Just coming back to this comment thread after a hiatus and I want to make two points:

1) thank you Lydia for your April 1, 10:29 PM comment -- I think Paul's criticisms of finance capitalism have merit, I just don't think they made sense to link them to your criticism of leftists in higher education;

2) Mark, your April 2, 2:07 AM comment reminds me of Albion's Seed and the folkways of what Hackett Fischer calls the English borderers and Scots/Irish who settled in America. These were/are a people deeply suspicious of credentials and formal institutions but respectful of knowledge and excellence. Here is a great story he tells about the Anglican missionary Charles Woodmason who traveled into the Carolina backcountry in 1766 to "convert the heathen":

After many adventures which might have flowed from the pen of Swift or Fielding, the grand climax came when this missionary fell into an "ambuscade," and was captured by a gang of old-fashioned border reivers. They carried him captive to a secret settlement where they lived with their women and children. The clergyman prepared himself for Christian martyrdom, but when he arrived at their cabins his treatment suddenly changed. To his astonishment, the reivers began to treat him with "great civility," returned his property and promised to restore his freedom on one condition: that he preach a hellfire-and-damnation sermon, which he heartily agreed to do.
At a guess, Mark, here's why: there are many fields where adequacy of knowledge cannot be determined quickly and easily and accurately at, say, an interview or similar contexts.

Tony, you're undoubtedly right. I only meant that this sort of necessary thing can lead to, and has, a situation I'd call "credentialism," which is an extreme. Where people accept the fact that credentials are a reliable guide to knowledge, and social status. So in other words, even when adequacy of knowledge can be determined quickly and easily too many prefer to use credentials anyway. This I reject and I refuse to participate. I reject that my formal education says much about who I am, and anything about who I am that I wish people to know about me.

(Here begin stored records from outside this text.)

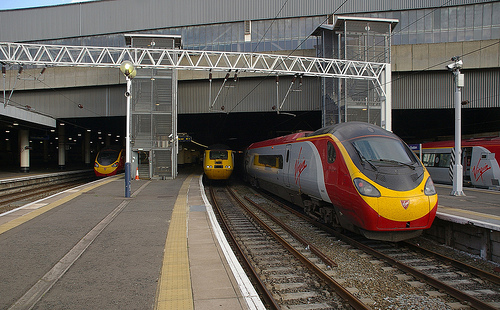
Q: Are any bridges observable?
A: Yes, there is a bridge.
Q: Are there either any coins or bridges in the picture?
A: Yes, there is a bridge.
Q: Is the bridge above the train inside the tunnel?
A: Yes, the bridge is above the train.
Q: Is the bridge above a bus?
A: No, the bridge is above the train.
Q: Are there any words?
A: Yes, there are words.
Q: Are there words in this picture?
A: Yes, there are words.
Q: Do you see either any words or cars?
A: Yes, there are words.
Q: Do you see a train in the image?
A: Yes, there is a train.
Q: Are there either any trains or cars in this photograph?
A: Yes, there is a train.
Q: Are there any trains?
A: Yes, there is a train.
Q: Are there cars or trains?
A: Yes, there is a train.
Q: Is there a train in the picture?
A: Yes, there is a train.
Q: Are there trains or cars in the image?
A: Yes, there is a train.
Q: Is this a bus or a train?
A: This is a train.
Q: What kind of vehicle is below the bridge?
A: The vehicle is a train.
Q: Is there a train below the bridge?
A: Yes, there is a train below the bridge.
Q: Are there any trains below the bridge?
A: Yes, there is a train below the bridge.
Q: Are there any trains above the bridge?
A: No, the train is below the bridge.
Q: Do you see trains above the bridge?
A: No, the train is below the bridge.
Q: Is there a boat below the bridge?
A: No, there is a train below the bridge.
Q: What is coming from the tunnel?
A: The train is coming from the tunnel.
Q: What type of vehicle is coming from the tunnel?
A: The vehicle is a train.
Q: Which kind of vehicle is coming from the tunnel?
A: The vehicle is a train.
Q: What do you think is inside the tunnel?
A: The train is inside the tunnel.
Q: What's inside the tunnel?
A: The train is inside the tunnel.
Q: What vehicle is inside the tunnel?
A: The vehicle is a train.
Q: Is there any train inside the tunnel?
A: Yes, there is a train inside the tunnel.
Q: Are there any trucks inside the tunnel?
A: No, there is a train inside the tunnel.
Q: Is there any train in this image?
A: Yes, there is a train.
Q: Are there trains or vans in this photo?
A: Yes, there is a train.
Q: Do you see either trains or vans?
A: Yes, there is a train.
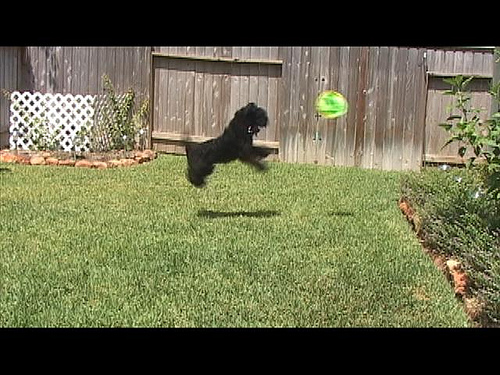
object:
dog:
[181, 102, 280, 188]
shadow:
[197, 209, 279, 217]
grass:
[0, 153, 474, 327]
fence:
[0, 45, 498, 174]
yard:
[0, 20, 500, 329]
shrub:
[402, 168, 500, 295]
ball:
[313, 90, 349, 121]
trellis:
[9, 91, 132, 153]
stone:
[142, 149, 158, 158]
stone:
[121, 159, 139, 165]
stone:
[74, 159, 94, 168]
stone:
[45, 156, 60, 164]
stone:
[0, 152, 17, 164]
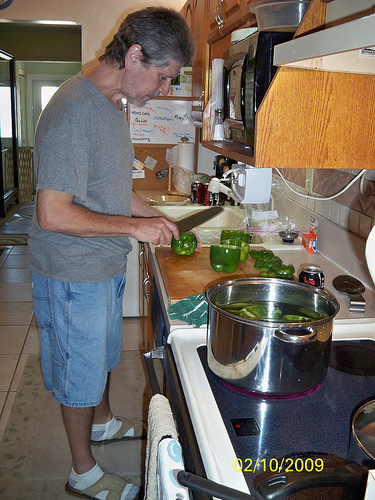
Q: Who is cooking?
A: Man.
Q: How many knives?
A: 1.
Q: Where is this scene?
A: Kitchen.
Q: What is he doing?
A: Cooking.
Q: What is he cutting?
A: Pepper.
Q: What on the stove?
A: Pot.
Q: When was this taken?
A: 02/10/2009.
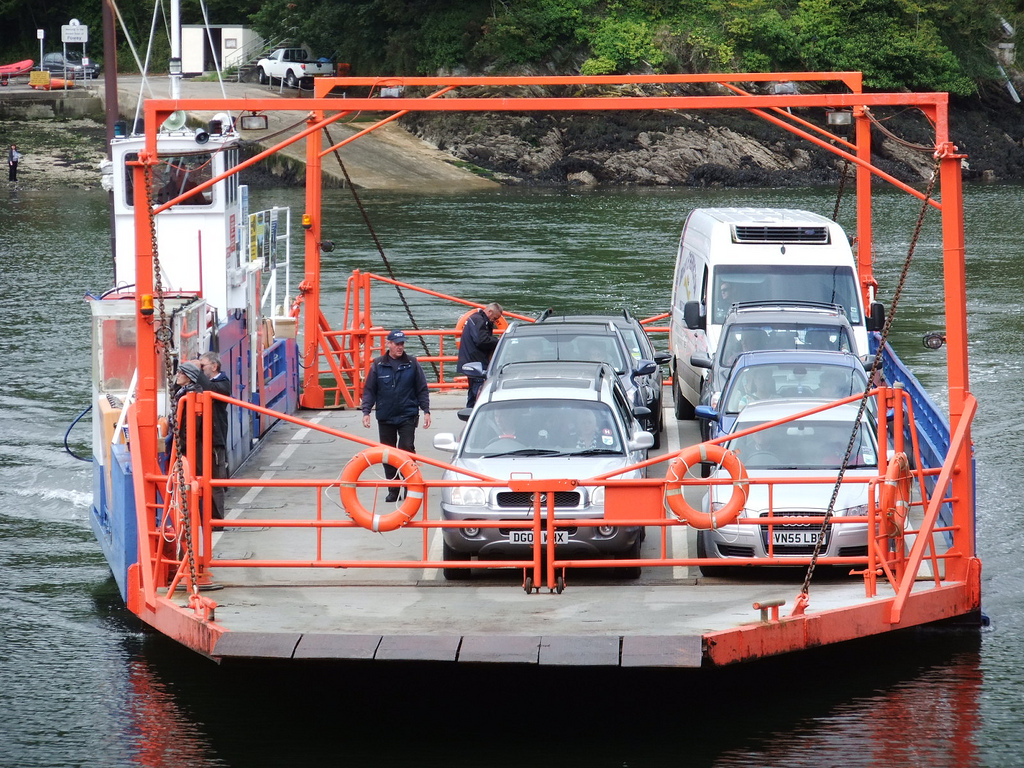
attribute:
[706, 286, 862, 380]
suv — grey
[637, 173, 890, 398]
van — white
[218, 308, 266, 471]
doors — blue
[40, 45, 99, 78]
car —  Black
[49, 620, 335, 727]
water — murky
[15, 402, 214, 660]
water — rippled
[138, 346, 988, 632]
gate — orange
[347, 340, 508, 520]
man — standing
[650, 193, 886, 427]
van — large, white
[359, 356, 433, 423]
jacket — blue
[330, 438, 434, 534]
safety donut — orange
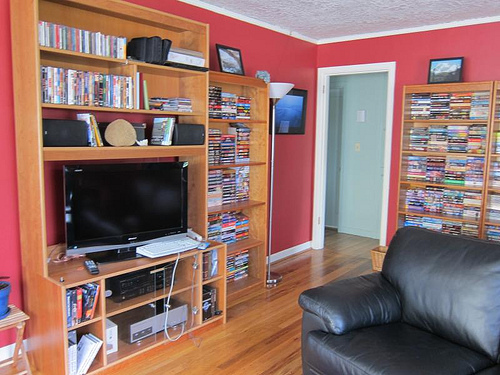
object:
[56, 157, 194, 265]
television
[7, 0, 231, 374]
center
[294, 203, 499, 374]
sofa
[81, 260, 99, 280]
control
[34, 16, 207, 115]
books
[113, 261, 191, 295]
dvr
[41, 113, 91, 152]
speaker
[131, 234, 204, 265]
keyboard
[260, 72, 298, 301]
lamp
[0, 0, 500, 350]
wall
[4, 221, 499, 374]
floor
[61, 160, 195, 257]
screen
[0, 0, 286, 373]
mantel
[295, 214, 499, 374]
couch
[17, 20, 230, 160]
shelf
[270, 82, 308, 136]
portrait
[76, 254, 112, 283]
remote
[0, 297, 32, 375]
table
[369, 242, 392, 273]
can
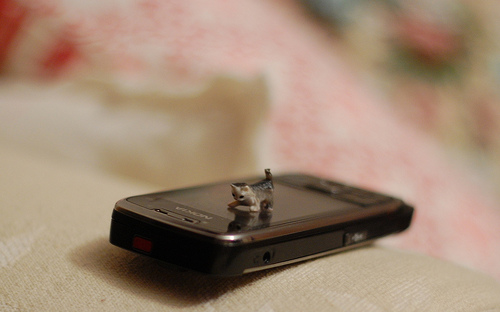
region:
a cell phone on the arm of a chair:
[15, 113, 431, 306]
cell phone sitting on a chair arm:
[16, 24, 484, 303]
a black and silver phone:
[98, 156, 425, 291]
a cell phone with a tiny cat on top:
[70, 142, 419, 289]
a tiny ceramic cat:
[217, 162, 282, 218]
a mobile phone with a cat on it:
[104, 152, 423, 287]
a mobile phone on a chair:
[100, 160, 421, 285]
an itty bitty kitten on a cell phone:
[213, 159, 283, 220]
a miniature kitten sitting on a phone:
[217, 161, 281, 217]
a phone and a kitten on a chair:
[33, 28, 494, 308]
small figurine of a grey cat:
[222, 171, 285, 226]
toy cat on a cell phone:
[90, 140, 431, 276]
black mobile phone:
[116, 165, 435, 280]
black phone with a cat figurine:
[87, 143, 449, 284]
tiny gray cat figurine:
[225, 167, 285, 224]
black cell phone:
[97, 126, 428, 282]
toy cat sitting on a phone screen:
[185, 173, 345, 236]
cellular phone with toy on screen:
[60, 140, 419, 307]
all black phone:
[113, 111, 419, 283]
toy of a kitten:
[219, 162, 318, 230]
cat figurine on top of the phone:
[216, 162, 286, 222]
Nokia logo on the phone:
[171, 201, 220, 228]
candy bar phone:
[85, 166, 451, 281]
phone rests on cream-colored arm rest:
[3, 143, 495, 303]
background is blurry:
[3, 4, 491, 269]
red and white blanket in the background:
[61, 7, 496, 250]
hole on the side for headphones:
[233, 230, 285, 284]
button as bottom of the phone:
[280, 160, 407, 210]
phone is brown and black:
[91, 155, 435, 289]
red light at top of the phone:
[109, 215, 175, 275]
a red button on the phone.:
[127, 219, 187, 266]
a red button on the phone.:
[110, 200, 174, 275]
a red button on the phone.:
[140, 213, 204, 287]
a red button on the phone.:
[69, 201, 191, 311]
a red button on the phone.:
[127, 242, 174, 307]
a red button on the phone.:
[132, 232, 178, 282]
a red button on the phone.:
[110, 223, 195, 305]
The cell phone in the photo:
[107, 166, 416, 281]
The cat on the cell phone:
[224, 162, 277, 220]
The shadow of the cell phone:
[63, 233, 259, 308]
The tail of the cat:
[260, 165, 275, 180]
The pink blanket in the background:
[1, 1, 498, 277]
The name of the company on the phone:
[173, 201, 214, 221]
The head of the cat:
[229, 179, 249, 203]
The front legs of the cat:
[225, 198, 258, 217]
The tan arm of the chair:
[0, 146, 499, 310]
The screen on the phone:
[165, 176, 353, 237]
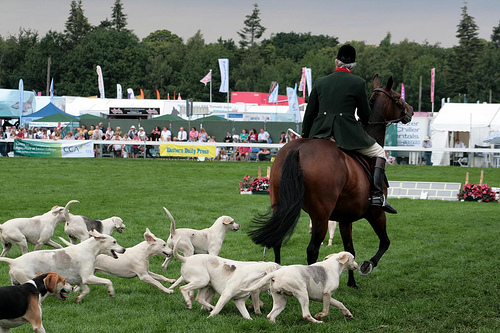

I was amused a few years ago when a professor of mine told the interesting story about how as a beginning professor he had financial trouble and had to ride the bus and how it made him more able to see a kinship with those who normally ride the bus. A student piped up and said "At any point did it occur to you the irony of having a Phd, the highest level of education you can attain, and not having enough money to fix your car?" And to my amazement, he said "Yes, it was an irony." A better person would have said "no" or "Well yes at the time because I was a prideful person, but I now wouldn't because it is a silly idea to think a credential should entitle me to always have enough money." I just rolled my eyes and wondered if he'd really learned humility he claimed to acquire on that bus, and honestly he seemed a very prideful person anyway. The people I respect and admire I know would have given a wry smile and gave a witty answer making the point.

Mark, your April 2, 2:07 AM comment reminds me of Albion's Seed and the folkways of what Hackett Fischer calls the English borderers and Scots/Irish who settled in America. These were/are a people deeply suspicious of credentials and formal institutions but respectful of knowledge and excellence.

Jeff, that is interesting. That book is on my list to read. Your comment peaks my curiosity now and I'll get it from the library next week.

My view comes from growing up in the Midwest, and learning from family and friends and Americans from the past. Most people now understand the American CW more in terms of East/West rather than North/South. Very strong differences that are very enlightening that extend to the present day. My two best friends from Indiana are two of the quickest and brightest people I know never attended college. My sensibilities are very much in line with Victor Davis Hanson, with his deep respect for all kinds of knowledge. You might enjoy this book. It describes many of the virtues of working with your hands, and has some extremely enlightening things to say about education. I can identify quite a bit with it.